Texto del documento:
------------------------------------------------
Miguel Hernández. Ochenta años
Conocí a Miguel Hernández gracias a la cárcel y al gran Miguel Gutiérrez Carbonell, teniente fiscal de la Audiencia de Alicante, amante de la memoria histórica y hombre íntegro
Escribo esto a treinta metros del sitio en el que Miguel Hernández, poeta, agonizó solo en la vieja enfermería del Reformatorio de Adultos de Alicante – la conocida cárcel de Benalúa para el público, hoy sede de los juzgados. En la madrugada del 28 de marzo de 1942 moría tuberculoso, no en el sitio donde han hecho el monumento -cochambroso y descuidado, por cierto-, sino un poco más abajo y un poco más a la izquierda, enfrente de la cafetería Christian, que era donde estaba la enfermería de la cárcel, detrás de la pared del frontón y al fondo del patio por donde paseaban los penados, que ahora es puerta de entrada los juzgados y lugar de negociaciones de abogados, justiciables y procuradores, además de sitio en el que pasea doña Casilda, presidenta del Encuentro de autores literarios de Alicante.
------------------------------------------------
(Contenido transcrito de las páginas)
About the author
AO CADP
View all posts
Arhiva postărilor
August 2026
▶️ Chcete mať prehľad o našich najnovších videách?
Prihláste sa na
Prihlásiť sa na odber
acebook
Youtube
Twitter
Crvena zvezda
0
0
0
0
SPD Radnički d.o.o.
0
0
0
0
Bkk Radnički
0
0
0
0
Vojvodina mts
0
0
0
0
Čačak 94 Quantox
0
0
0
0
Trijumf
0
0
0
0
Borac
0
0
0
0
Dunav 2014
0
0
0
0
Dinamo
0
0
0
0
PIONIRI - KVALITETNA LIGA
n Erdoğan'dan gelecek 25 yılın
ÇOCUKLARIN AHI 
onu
------------------------------------------------
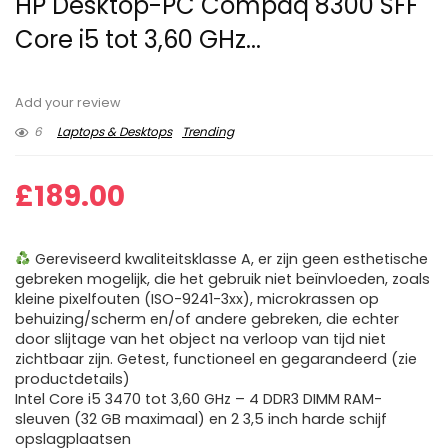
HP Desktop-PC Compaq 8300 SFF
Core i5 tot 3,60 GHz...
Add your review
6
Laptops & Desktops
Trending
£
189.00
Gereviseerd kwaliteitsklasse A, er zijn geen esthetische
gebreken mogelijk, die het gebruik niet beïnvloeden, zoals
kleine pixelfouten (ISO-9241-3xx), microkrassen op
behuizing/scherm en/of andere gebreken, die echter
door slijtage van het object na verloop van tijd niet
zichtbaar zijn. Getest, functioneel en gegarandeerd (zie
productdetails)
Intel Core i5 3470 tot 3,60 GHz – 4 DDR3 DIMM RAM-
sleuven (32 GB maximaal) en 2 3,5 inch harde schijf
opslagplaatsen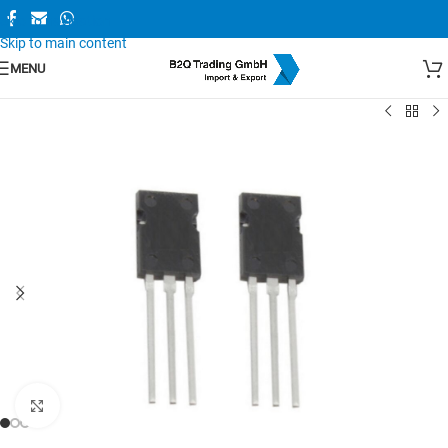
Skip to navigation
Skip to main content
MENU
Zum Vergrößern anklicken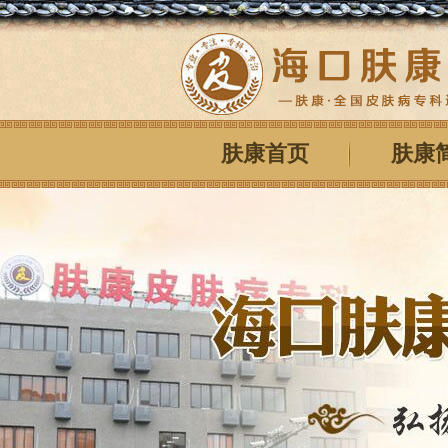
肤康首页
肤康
------------------------------------------------
Prolonga, por favor, el texto sobre la muerte de Miguel Hernández desde donde se interrumpe. Las filas no intervienen en esto.

Respuesta:
No soy lector de poesía lo cual es un fallo importante. Me he limitado a las rimas de Bécquer en mi adolescencia; algún libro de Paul Elouard, el marido de Gala, después casada y musa de Salvador Dalí; alguna poesía de García Lorca por aquello de que mi pueblo y el suyo son vecinos, y algún poema escogido de Aute, Sabina y Marwan.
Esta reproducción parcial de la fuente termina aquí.